Collected data entries
-.-.-

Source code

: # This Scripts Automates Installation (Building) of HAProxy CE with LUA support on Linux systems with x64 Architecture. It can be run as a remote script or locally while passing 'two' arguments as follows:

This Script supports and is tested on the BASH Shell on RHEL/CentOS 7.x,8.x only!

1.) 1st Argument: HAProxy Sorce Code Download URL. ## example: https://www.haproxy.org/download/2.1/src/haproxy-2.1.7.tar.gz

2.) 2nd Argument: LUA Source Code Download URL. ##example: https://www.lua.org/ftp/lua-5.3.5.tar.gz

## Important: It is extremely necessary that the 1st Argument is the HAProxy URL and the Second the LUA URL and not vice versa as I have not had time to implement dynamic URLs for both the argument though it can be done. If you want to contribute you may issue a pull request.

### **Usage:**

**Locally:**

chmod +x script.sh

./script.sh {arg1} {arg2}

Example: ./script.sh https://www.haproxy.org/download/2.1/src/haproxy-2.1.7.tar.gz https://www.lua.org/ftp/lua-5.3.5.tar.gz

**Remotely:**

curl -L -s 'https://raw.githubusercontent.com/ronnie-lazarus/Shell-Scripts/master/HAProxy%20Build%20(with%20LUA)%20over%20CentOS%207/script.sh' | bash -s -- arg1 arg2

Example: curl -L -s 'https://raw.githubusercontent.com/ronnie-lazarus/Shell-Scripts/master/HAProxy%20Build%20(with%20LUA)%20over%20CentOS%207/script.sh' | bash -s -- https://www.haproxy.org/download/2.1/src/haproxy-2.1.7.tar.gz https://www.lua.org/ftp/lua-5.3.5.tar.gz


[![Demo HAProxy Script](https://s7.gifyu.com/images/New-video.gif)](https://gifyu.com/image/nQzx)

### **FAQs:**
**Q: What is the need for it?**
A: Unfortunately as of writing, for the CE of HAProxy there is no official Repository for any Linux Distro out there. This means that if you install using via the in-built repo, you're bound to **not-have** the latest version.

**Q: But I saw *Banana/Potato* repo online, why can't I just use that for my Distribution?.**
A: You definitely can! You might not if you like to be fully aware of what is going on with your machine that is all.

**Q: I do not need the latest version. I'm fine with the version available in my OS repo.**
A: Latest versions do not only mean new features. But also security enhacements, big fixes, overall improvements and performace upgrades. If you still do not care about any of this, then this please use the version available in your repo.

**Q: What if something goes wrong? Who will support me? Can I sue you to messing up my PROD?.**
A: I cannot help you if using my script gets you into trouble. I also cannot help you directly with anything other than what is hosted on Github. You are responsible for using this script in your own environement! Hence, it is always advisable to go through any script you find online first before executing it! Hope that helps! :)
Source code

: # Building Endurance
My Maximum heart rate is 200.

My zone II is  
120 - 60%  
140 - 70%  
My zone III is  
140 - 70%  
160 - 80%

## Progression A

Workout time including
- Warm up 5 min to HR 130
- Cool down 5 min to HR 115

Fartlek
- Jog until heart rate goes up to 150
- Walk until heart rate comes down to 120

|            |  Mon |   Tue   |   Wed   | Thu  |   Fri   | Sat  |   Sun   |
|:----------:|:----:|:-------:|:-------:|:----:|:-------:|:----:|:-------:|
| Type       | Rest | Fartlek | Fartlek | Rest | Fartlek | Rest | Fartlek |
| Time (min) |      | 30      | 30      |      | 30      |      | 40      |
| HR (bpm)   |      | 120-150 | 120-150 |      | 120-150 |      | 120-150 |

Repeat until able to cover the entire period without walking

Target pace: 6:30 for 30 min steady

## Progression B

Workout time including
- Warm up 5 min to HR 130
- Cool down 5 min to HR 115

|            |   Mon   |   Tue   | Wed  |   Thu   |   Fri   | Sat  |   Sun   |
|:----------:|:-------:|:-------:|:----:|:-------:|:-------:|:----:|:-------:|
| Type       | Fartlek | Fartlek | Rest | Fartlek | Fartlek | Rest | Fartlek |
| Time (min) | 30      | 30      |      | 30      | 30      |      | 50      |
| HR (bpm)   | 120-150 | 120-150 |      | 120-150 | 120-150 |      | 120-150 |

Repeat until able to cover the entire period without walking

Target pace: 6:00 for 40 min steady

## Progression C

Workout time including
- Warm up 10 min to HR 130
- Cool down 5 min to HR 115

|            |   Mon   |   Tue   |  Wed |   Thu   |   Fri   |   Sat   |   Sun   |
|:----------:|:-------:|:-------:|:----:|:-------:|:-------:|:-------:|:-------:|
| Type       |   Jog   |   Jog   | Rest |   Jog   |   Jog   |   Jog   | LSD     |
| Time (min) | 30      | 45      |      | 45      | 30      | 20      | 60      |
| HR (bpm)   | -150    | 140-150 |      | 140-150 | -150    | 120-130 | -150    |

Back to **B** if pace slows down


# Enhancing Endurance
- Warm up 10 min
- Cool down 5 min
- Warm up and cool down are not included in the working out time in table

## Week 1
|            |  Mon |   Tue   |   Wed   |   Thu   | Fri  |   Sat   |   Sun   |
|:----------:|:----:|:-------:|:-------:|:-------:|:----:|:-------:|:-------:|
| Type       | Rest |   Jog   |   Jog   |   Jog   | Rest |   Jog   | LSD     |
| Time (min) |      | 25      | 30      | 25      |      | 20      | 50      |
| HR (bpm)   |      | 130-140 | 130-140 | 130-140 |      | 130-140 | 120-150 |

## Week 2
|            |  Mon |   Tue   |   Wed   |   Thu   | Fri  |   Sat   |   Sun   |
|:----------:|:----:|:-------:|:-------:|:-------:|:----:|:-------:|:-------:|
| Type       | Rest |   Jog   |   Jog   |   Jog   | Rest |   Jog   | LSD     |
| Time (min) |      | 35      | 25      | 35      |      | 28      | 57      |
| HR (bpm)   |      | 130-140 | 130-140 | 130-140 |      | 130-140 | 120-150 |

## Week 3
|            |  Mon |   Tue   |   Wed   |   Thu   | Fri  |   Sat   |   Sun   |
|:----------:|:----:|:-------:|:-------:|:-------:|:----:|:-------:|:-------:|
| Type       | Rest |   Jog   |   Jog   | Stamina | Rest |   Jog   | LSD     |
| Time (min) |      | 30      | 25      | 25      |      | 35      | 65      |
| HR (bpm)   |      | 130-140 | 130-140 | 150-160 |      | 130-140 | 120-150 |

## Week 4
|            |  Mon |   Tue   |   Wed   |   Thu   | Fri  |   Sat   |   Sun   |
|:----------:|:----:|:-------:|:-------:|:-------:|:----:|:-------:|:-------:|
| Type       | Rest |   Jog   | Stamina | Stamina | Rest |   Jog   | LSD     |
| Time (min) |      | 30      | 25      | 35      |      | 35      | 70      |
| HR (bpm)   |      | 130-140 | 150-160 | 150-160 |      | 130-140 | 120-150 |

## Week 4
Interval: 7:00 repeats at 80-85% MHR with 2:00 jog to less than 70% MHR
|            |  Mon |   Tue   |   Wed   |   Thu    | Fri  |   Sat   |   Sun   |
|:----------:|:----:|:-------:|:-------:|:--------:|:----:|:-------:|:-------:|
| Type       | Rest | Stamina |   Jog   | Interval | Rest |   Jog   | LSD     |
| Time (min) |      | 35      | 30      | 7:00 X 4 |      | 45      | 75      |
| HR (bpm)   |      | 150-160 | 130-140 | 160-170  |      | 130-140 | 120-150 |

-.-.-

• WHAT THIS TASK INVOLVES: In the entries above, identify each line that includes the string "Endurance", then copy it.

• PROBLEM SOLUTION:
: # Building Endurance
# Enhancing Endurance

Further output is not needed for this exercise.